A convergência do Movimento 5 Stelle com círculos econômicos e religiosos italianos, tradicionalmente de direita, se vier a se concretizar, podem criar uma mistura explosiva do tipo a que conheceu a Itália na ascensão do fascismo. Em um quadro de graves dificuldades econômicas e sociais, a convergência desta força insurgente, de caráter fundamentalista e anárquica, com os poderes econômicos constituídos e consolidados historicamente, não è uma boa solução no sentido de favorecer avanços sociais dentro de um processo de ampliação da democracia.

Pelo contrario, isso se presta a uma mera reciclagem da política na base de que “tudo deve mudar” para que “tudo continue como está”. Certamente não está no horizonte a perspectiva de que aquele País esteja a risco quanto ao funcionamento das instituições democráticas.

Aqui no Brasil, o fenômeno parecido que foi a ascensão do PT ao poder, apesar de alguns pensarem que podia levar a implantação de um regime de tipo totalitário, ou outros, de um regime tipo socialismo-real, mas de inspiração não comunista, evoluiu pelo contrario em direção a um regime populista fortemente pragmático que não pôs em risco o funcionamento das instituições.

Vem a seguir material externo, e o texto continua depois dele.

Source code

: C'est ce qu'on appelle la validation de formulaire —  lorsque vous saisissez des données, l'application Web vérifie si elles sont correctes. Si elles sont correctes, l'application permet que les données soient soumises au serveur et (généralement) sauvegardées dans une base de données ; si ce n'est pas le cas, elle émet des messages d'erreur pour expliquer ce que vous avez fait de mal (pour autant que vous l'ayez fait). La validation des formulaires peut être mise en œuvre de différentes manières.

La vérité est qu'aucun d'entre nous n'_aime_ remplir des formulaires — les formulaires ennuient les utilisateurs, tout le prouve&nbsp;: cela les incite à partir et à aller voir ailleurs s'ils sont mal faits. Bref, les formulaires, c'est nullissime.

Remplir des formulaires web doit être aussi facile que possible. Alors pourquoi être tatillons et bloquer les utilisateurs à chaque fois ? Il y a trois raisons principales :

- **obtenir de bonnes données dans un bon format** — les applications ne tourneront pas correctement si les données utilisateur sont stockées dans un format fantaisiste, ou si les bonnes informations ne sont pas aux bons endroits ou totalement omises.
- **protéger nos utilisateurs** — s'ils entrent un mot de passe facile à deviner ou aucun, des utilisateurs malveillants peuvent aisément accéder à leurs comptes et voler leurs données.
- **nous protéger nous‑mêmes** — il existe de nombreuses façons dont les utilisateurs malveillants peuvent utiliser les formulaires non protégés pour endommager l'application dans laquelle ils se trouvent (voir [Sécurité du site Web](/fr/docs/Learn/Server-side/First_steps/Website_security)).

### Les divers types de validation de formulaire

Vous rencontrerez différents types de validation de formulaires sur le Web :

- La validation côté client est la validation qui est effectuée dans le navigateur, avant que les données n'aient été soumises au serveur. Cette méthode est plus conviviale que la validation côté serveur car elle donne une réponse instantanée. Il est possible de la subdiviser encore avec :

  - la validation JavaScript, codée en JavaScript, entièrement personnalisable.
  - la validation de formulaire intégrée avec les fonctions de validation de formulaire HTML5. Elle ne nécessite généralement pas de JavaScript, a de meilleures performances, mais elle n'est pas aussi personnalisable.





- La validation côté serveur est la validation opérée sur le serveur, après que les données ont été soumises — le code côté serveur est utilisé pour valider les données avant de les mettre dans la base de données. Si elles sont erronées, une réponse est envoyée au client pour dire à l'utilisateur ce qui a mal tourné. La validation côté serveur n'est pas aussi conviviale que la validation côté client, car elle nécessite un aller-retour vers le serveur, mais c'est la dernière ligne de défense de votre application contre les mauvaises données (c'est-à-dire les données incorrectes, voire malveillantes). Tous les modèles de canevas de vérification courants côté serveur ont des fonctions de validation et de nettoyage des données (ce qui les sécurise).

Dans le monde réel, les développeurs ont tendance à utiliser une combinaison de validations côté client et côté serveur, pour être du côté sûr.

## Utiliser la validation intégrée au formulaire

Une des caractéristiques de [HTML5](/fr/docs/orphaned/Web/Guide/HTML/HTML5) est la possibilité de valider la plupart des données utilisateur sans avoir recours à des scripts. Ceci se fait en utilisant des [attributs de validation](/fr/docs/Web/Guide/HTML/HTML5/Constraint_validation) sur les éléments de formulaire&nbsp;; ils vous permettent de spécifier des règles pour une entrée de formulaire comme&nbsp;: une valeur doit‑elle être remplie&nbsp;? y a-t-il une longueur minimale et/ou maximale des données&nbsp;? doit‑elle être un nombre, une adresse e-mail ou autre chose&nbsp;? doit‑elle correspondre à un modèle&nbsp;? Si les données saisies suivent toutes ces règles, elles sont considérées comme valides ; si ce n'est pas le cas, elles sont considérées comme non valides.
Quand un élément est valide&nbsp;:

A realidade è que a direita italiana, como força política que dirigiu a Itália desde o fim da 2ª guerra mundial, em sua busca pela manutenção do poder, vai fazer de tudo para impedir que o centro-esquerda reverta a situação, manobrando hoje, inclusive se for o caso, utilizando o Movimento 5 Stelle, em vista da manutenção de interesses econômicos dos quais ela è expressão.

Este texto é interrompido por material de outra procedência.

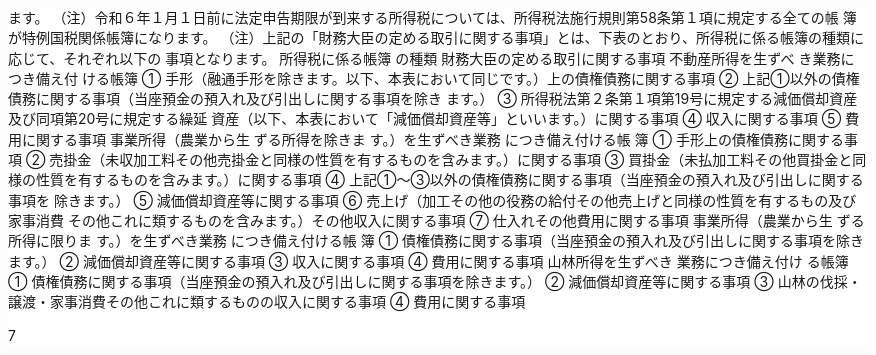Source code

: 

ます。
（注）令和６年１月１日前に法定申告期限が到来する所得税については、所得税法施行規則第58条第１項に規定する全ての帳
簿が特例国税関係帳簿になります。
（注）上記の「財務大臣の定める取引に関する事項」とは、下表のとおり、所得税に係る帳簿の種類に応じて、それぞれ以下の
事項となります。
所得税に係る帳簿
の種類
財務大臣の定める取引に関する事項
不動産所得を生ずべ
き業務につき備え付
ける帳簿
① 手形（融通手形を除きます。以下、本表において同じです。）上の債権債務に関する事項
② 上記①以外の債権債務に関する事項（当座預金の預入れ及び引出しに関する事項を除き
ます。）
③ 所得税法第２条第１項第19号に規定する減価償却資産及び同項第20号に規定する繰延
資産（以下、本表において「減価償却資産等」といいます。）に関する事項
④ 収入に関する事項
⑤ 費用に関する事項
事業所得（農業から生
ずる所得を除きま
す。）を生ずべき業務
につき備え付ける帳
簿
① 手形上の債権債務に関する事項
② 売掛金（未収加工料その他売掛金と同様の性質を有するものを含みます。）に関する事項
③ 買掛金（未払加工料その他買掛金と同様の性質を有するものを含みます。）に関する事項
④ 上記①～③以外の債権債務に関する事項（当座預金の預入れ及び引出しに関する事項を
除きます。）
⑤ 減価償却資産等に関する事項
⑥ 売上げ（加工その他の役務の給付その他売上げと同様の性質を有するもの及び家事消費
その他これに類するものを含みます。）その他収入に関する事項
⑦ 仕入れその他費用に関する事項
事業所得（農業から生
ずる所得に限りま
す。）を生ずべき業務
につき備え付ける帳
簿
① 債権債務に関する事項（当座預金の預入れ及び引出しに関する事項を除きます。）
② 減価償却資産等に関する事項
③ 収入に関する事項
④ 費用に関する事項
山林所得を生ずべき
業務につき備え付け
る帳簿
① 債権債務に関する事項（当座預金の預入れ及び引出しに関する事項を除きます。）
② 減価償却資産等に関する事項
③ 山林の伐採・譲渡・家事消費その他これに類するものの収入に関する事項
④ 費用に関する事項


7
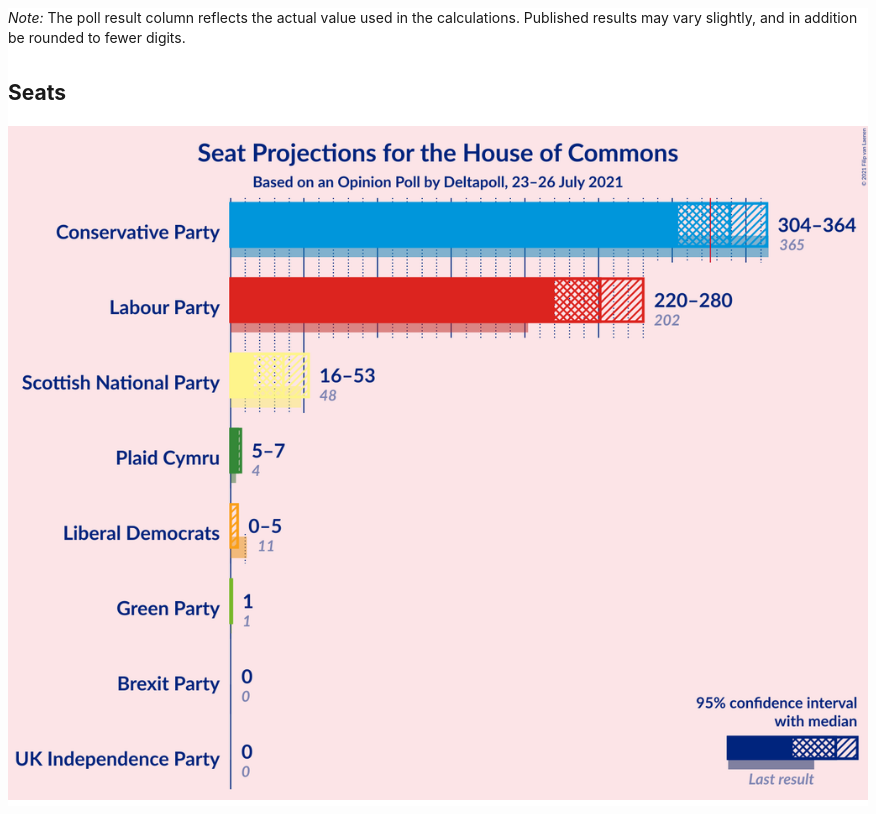 *Note:* The poll result column reflects the actual value used in the calculations. Published results may vary slightly, and in addition be rounded to fewer digits.

## Seats

![Graph with seats not yet produced](2021-07-26-Deltapoll-seats.png "Seats")
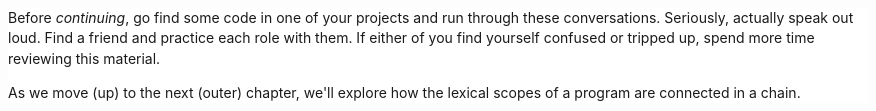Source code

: Before _continuing_, go find some code in one of your projects and run through these conversations. Seriously, actually speak out loud. Find a friend and practice each role with them. If either of you find yourself confused or tripped up, spend more time reviewing this material.

As we move \(up\) to the next \(outer\) chapter, we'll explore how the lexical scopes of a program are connected in a chain.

No momento que escrevemos, não sabemos qual será o desfecho do contencioso italiano porque as coisas mais importantes ainda devem acontecer. O PD, diversamente do que aconteceu aqui no Brasil, quando o PT conseguiu explodir para cima levando Lula ao governo em uma composição com os donos do poder (bancos, grandes grupos empresariais, exportadores e importadores), è uma grande força política italiana e com grande experiência no assunto.

Hoje, por exemplo, o PD nega terminantemente qualquer possibilidade de acordos com o PDL de Berlusconi (è isso è correto), e oferece o flanco ao Movimento 5 Stelle, manifestando-se disposto a trabalhar em cima de pontos programáticos também presentes nas pregações do Beppe Grillo, mas sem abrir mão de princípios que se chocam com aqueles defendidos pelo ex-cômico. Também é um ponto de interrogação de como os grillinos (assim são chamados na Itália os aderentes ao Movimento 5 Stelle) irão se comportar no Parlamento, visto que na Itália não existe vinculo de mandato.

Uma observação a título de conclusão è a seguinte: visto que no Brasil vivemos hoje um tempo, guardadas as diferenças, que poderíamos definir como de época “pós-Grillo”, o PD italiano, que sempre encarou de forma positiva o governo do PT e os diversos governos populistas da América Latina, tem a oportunidade agora de refletir melhor acerca das verdadeiras características destes governos e dos processos políticos e econômicos em curso no nosso Continente, hoje que è chamado a lidar com o Lula deles.

Giovanni Menegoz, jornalista, ensaísta e tradutor.